— Салам алейкум, Ариф.
— И тебе мир, Махмуд, — отвечает Ариф, но в этом обмене приветствиями чувствуется плохо скрываемая неприязнь.
— Кого это ты ведешь в такой поздний час?
— Ко мне приехали друзья из Чехословакии.
И вдруг словно электрический ток прошел по телу Махмуда: он поднял обе руки над головой и выпалил:
— Да здравствует Гамаль Абдель Насер!
В этом выкрике был и вызов, и угроза, и расчетливый удар. По Арифу и по нас. Все мы знали, и Махмуд и мы, что быть коммунистом в Объединенной Арабской Республике сегодня означает рисковать жизнью. У них перед глазами горький опыт коммунистов соседней Сирии.
— А как ты думаешь, Махмуд, что было бы с Суэцким каналом и где был бы сейчас Насер, если бы тогда он не получил оружие из Чехословакии и из Советского Союза?
— Видит аллах, ты говоришь правду, Ариф. Скажи, почему ты всегда бываешь прав, когда мы двое сходимся и спорим?..
Ариф не отвечает. Оба они понимают друг друга без лишних слов. Ариф руководит местной организацией Коммунистической партии Ливана, Махмуд — вожак националистов. Он знал ответ на свой вопрос, хотя именно сейчас его и не услышал. Махмуд выпрямился и приглашает нас зайти. Лишь спустя некоторое время мы поняли, что этим приглашением он как бы извинялся и отдавал Арифу дань уважения.

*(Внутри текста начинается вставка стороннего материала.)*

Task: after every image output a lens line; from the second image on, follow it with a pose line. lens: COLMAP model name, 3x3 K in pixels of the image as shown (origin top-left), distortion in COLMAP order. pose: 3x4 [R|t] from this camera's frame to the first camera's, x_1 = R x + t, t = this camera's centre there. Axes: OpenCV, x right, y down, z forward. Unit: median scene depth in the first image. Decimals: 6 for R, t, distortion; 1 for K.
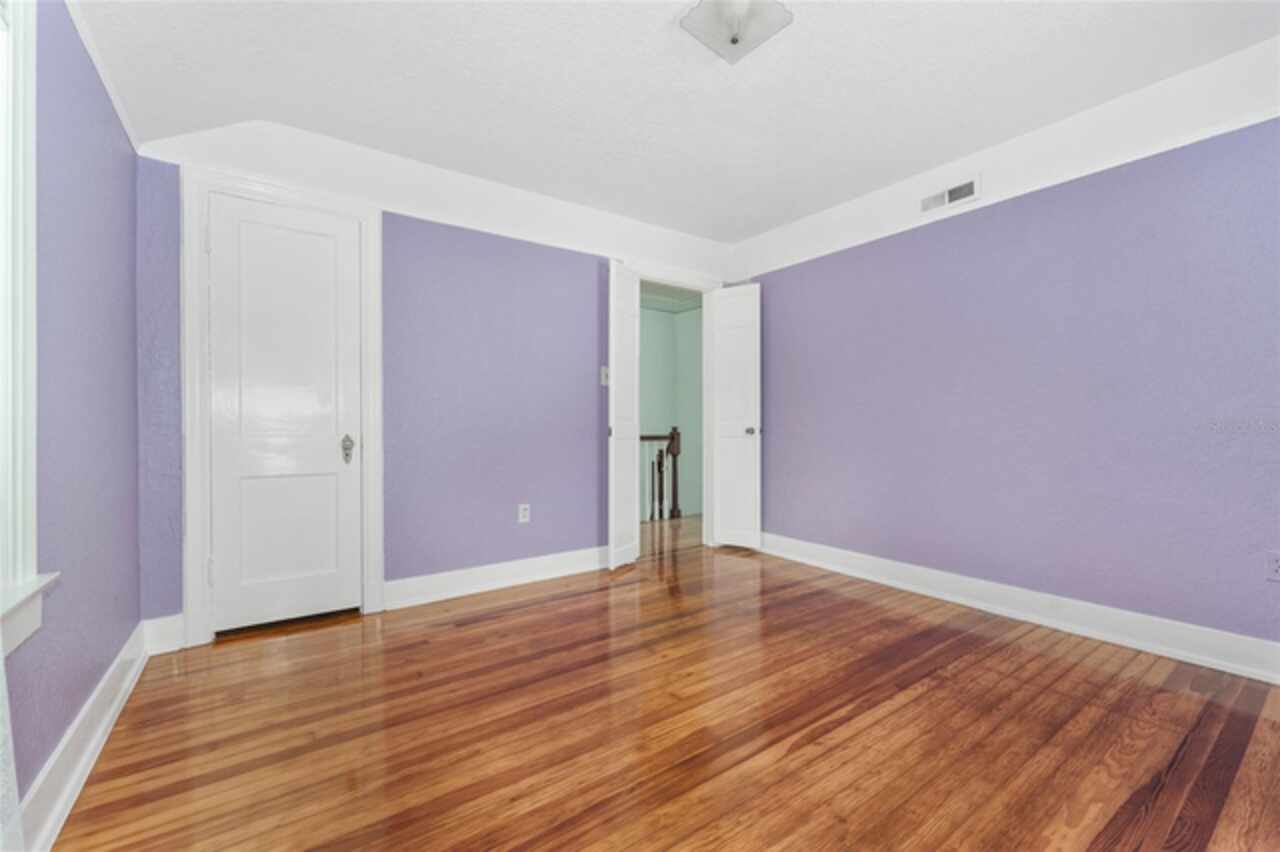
lens RADIAL K [[523.0, 0, 639.7], [0, 523.0, 426.3], [0, 0, 1]] dist [-0.003783, -0.001088]
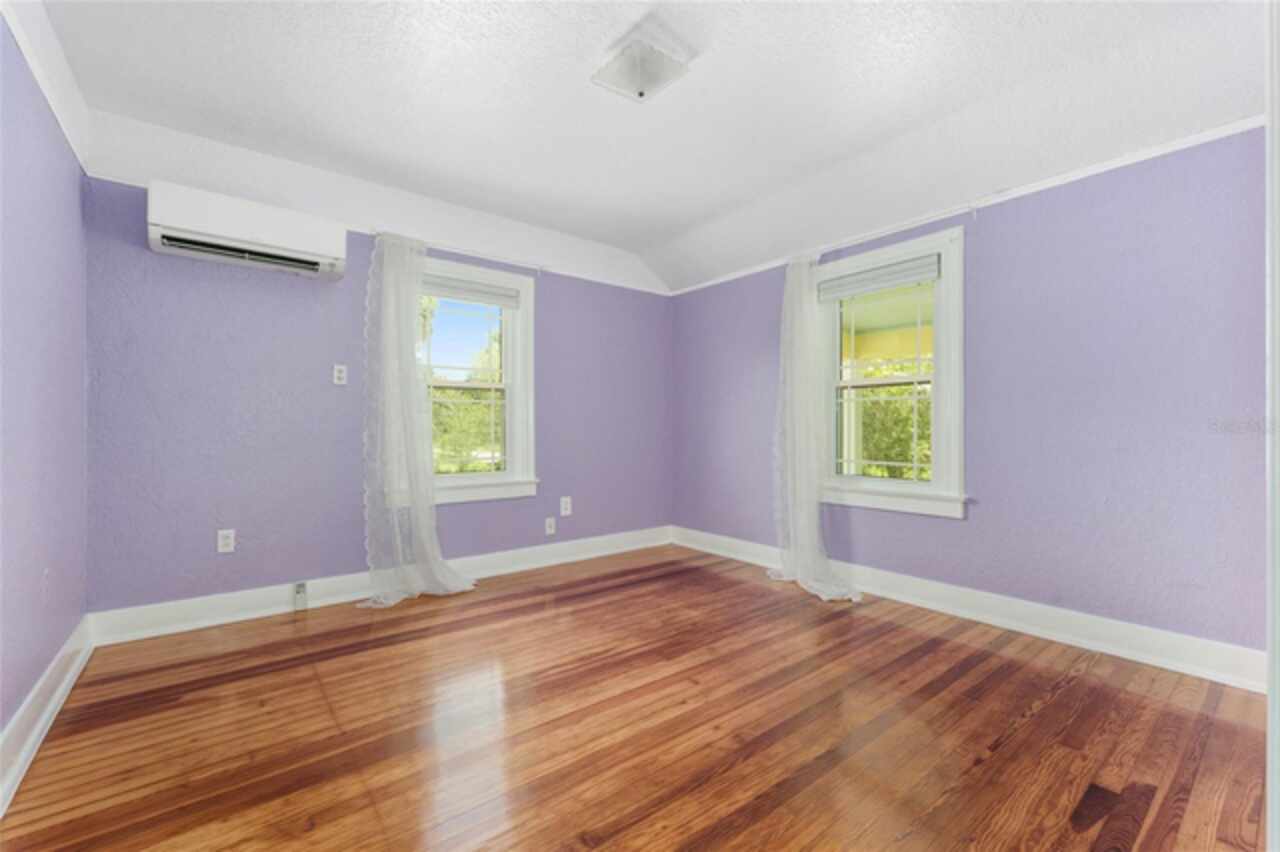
lens RADIAL K [[523.0, 0, 637.4], [0, 523.0, 430.8], [0, 0, 1]] dist [-0.003783, -0.001088]
pose [[-0.999009, 0.004238, -0.044304, 0.244259], [0.003980, 0.999975, 0.005907, -0.010649], [0.044328, 0.005725, -0.999001, 2.180417]]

От дверей и до самой перегородки из металлической сетки вдоль обеих стен на лавках сидели мужчины в куфийях, покуривали, пили и, как знатоки, рассматривали великолепных голубей за сеткой. В углу, у самой голубятни, на низкой скамеечке сидел хозяин, Ахмед Шауиш Абдель Хедди. Он церемонно представился и кивком приказал сыну принести нам по стакану сладкого какао. Мужчины вновь молча уселись на скамейки и, поскольку пришли гости, для приличия немного помолчали. Лишь голуби воркуют в наступившей тишине, да время от времени побулькивает кальян Ахмеда.
Ариф наклонился к Миреку:
— Голубеводство — пагубная страсть. Вот увидишь. Хуже гашиша.

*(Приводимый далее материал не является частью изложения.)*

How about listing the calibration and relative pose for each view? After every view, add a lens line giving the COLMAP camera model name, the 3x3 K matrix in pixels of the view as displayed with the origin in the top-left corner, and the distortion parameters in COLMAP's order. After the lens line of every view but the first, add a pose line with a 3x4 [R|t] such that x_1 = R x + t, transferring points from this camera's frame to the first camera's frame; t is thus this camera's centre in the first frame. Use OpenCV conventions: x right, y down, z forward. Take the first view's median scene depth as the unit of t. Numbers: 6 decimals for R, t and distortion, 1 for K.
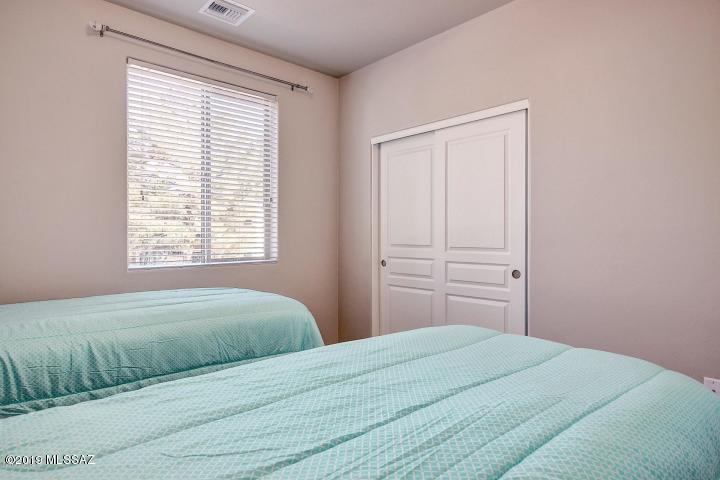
lens RADIAL K [[412.5, 0, 360.0], [0, 412.5, 240.0], [0, 0, 1]] dist [0.004298, 0.001241]
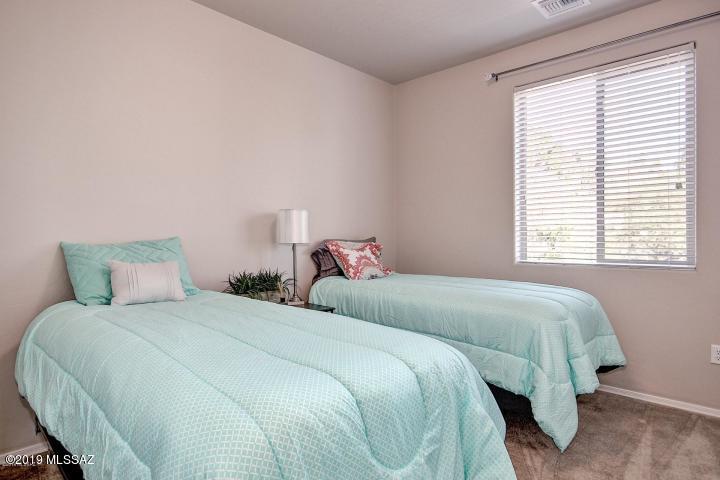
lens RADIAL K [[382.8, 0, 360.0], [0, 382.8, 240.0], [0, 0, 1]] dist [0.000951, 0.000131]
pose [[0.103931, 0.002842, -0.994580, 0.509613], [-0.012060, 0.999926, 0.001597, 0.009576], [0.994511, 0.011829, 0.103958, 0.431951]]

С этим мы уже сталкивались в Бейруте, Триполи и здесь, в Баальбеке. Рано утром, когда повсюду еще все спит, небо над городами и селениями во власти голубятников. Они вылезают на плоские крыши своих жилищ прямо в нижнем белье, даже не проснувшись как следует, поднимают голубей в воздух, и потом каждый гоняет свою стаю в небе, размахивая тряпкой на длинном шесте, свистит, кричит им, разговаривает с ними, словно они его понимают.
Мы допили какао, поблагодарили, ответили на обязательные вопросы, входящие в обряд приветствия гостей. Все внимание снова сосредоточилось на выставке красавцев голубей, ножки которых были украшены колечками, бляшками, браслетиками из цветных бус.
Помощник Ахмеда открыл дверку и вытащил великолепного голубя. Ахмед схватил его за ноги, придерживая за крылья, облизал перья на голове, стал тереть ему глаза о свои усы до тех пор, пока глаза не налились кровью. Затем свободной рукой веером раскрыл перья крыла, снова сложил их, словно карты, и передал голубя соседу. Разговор возобновился и продолжался еще и после того, как голубь снова оказался за сеткой. Мы понемногу вникаем в науку голубятников. Мы уже знаем, почему одного голубя Ахмед не продаст меньше чем за шестьдесят фунтов, а другого, на наш взгляд совершенно такого же, зажарит либо отдаст за бесценок. Чего только не отыщут три десятка мужчин в одном голубе! Только о форме клюва они могут рассуждать полвечера. Но обсудить также необходимо еще форму и посадку головы, цвет каждого перышка. На хвосте перьев должно быть ровно десять, одно в одно. Стоит только обнаружить пятнышко другого цвета хотя бы на одном пере — и о голубе никто не вспомнит. А уж если у птицы не хватает одного пера, то судьба ее решена: палец вниз! И на сковородку.
Через полчаса нам показалось, что мы начинаем кое-что смыслить в голубеводстве. Через час мы выяснили, что нам понадобилось бы просидеть тут полжизни, прежде чем мы поняли бы, что такое это необъяснимое воркующее существо, которого только безнадежно невежественный человек — да простит его аллах — может называть просто голубь.